Vegeta regarded her with disbelief as she recounted, loudly, what had just transpired. "You lie." he whispered.

"No, I don't! What is with you, Vegeta? First you act all Mr. Sensitive and Sexy, then you're the Arrogant Saiyan Ass! Have you gone completely mental or something?" Bulma ranted aggressively.

"No. I am perfectly fine. Something...else is at work here." he spoke softly, as if fearing that the subject of his prior statement might overhear him.

"I think you are just training too hard. The threat of the androids is probably bothering you, you just need to take it ea-"

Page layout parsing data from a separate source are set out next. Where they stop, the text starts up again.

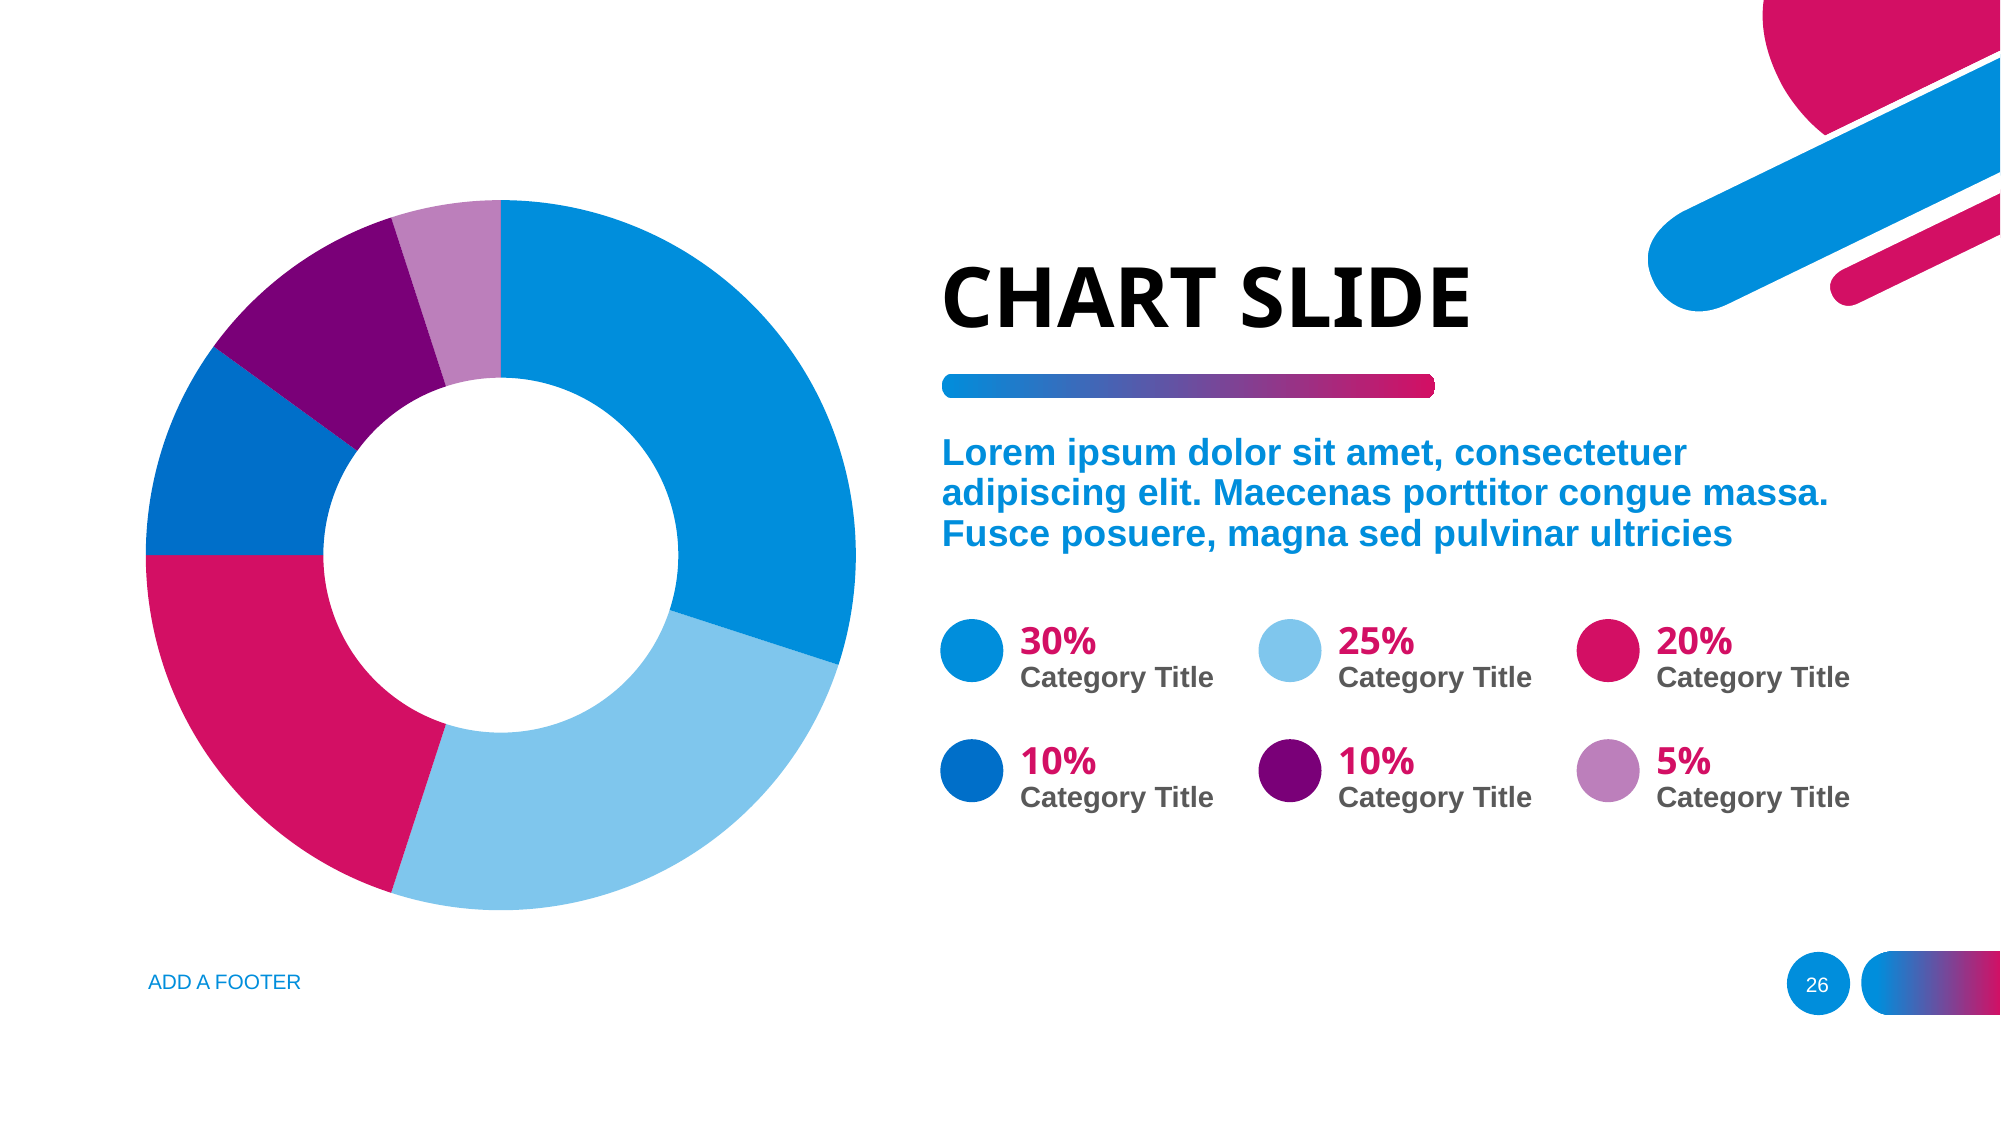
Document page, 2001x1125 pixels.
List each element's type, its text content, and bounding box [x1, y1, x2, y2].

list Category Title [1005, 774, 1268, 835]
list 10% [1005, 730, 1268, 774]
text_box [1576, 739, 1640, 803]
chart [130, 178, 871, 933]
text_box [940, 619, 1004, 683]
list Category Title [1641, 774, 1904, 835]
text_box [940, 739, 1004, 803]
list Category Title [1323, 654, 1586, 715]
text_box [1258, 619, 1322, 683]
list Lorem ipsum dolor sit amet, consectetuer adipiscing elit. Maecenas porttitor congue massa. Fusce posuere, magna sed pulvinar ultricies [926, 425, 1851, 563]
list 5% [1641, 730, 1904, 774]
slide_number 26 [1772, 954, 1863, 1015]
list Category Title [1641, 654, 1904, 715]
list 20% [1641, 610, 1904, 654]
text_box [1576, 619, 1640, 683]
list Category Title [1005, 654, 1268, 715]
footer ADD A FOOTER [133, 951, 809, 1011]
list Category Title [1323, 774, 1586, 835]
list 30% [1005, 610, 1268, 654]
title CHART SLIDE [925, 241, 1647, 353]
text_box [1258, 739, 1322, 803]
list 10% [1323, 730, 1586, 774]
list 25% [1323, 610, 1586, 654]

"NO!" he interrupted. "It is neither my training nor the androids that is responsible for the recent...events transpiring here. I am telling you that something else is at fault. And I think that I am but a pawn in it's scheme. Well I WILL NOT BE PLAYED! DO YOU HEAR ME?! I WILL NOT BE YOUR TOY DAMMIT!"

"Vegeta, you're scaring me. Calm down please!" Bulma begged of the Saiyan.

"No woman. I have to get to the bottom of this, I won't rest until I do. But, and I swallow a great amount of pride to say this, I am going to need your help."

"I-I can't. I have to meet with Yamcha tonight-"

"Not anymore you don't!" and with that, the mighty prince threw the unwilling genius over his shoulder and flew out of the house.

"VEGETA! PUT ME DOWN NOW!" Bulma screeched angrily, scratching at the back of her captor.

"Shut up banshee! I said I needed your help, and I am going to get it from you! But first we have to figure out what's going on around here."

Bulma eventually gave up her struggling and relaxed in his grip, it was kinda nice. And she sure as hell couldn't complain about the view! Vegeta tightened his grip on her and sped up as soon as he felt she was comfortable with the position, speed, and altitude he'd stuck her with. He couldn't help but revel at the feel of her covered legs clasped tightly underneath his muscular arms, but he mentally reprimanded himself for thinking such...distracting thoughts. It didn't help when the Saiyan felt a soft pat on his buns, he growled lowly and released his grip on the woman.

Bulma couldn't help it. His anus was so inviting. How could a girl resist? But she didn't expect the agitated growl that he emitted, nor did she expect that the next thing she knew she would be dropping towards the ground like a brick plopped into water! All she could do was scream...and scream.

"AAAAAAAAAAIIIIIIIIIIIIIIHHHHHHHHHHHH! HELP! HELP ME VEGETA! AAAAAIIIIIIHHHH! I'M TOO YOUNG TO DIE! DAMN YOU TO HELL VEGETA, YOU TOO YAMCHA! DAMN YOU ALL TO HELL FOREVER! FOR ALL ETERNITY! HEEEEEEELLLLLLLLLP MEEEEEEEEEE!" Bulma shrieked.

Vegeta all-out laughed at the spectacle she made. But his entertainment was short-lived.

"Oh thank Kami above! I thought I was gonna die! WHY THE HELL DID YOU DO THAT VEGETA?! WHAT ON EARTH POSSESSED YOU TO DROP ME?!" Bulma shivered convulsively after she was caught in Vegeta's strong arms.

"But Bulma, I would never let you fall without the intention of catching you. You are far too valuable to me and my master." Vegeta flashed her a Winterfresh smile.

"Who the hell are you, dammit? And what have you done with Vegeta?!" Bulma growled.

"I cannot tell you that, but I can tell you that you will know all that you need to in a short time. My master is waiting for us as we speak. He has developed a great interest in you and the Prince. Now be a good girl and go to sleep." so saying, he chopped her in the side of her neck and she dropped into unconsciousness.

"Yes, Doctor Ungo will be most pleased with me." he whispered as he used his power over Vegeta's body to fly them to the spot where his spaceship was hidden.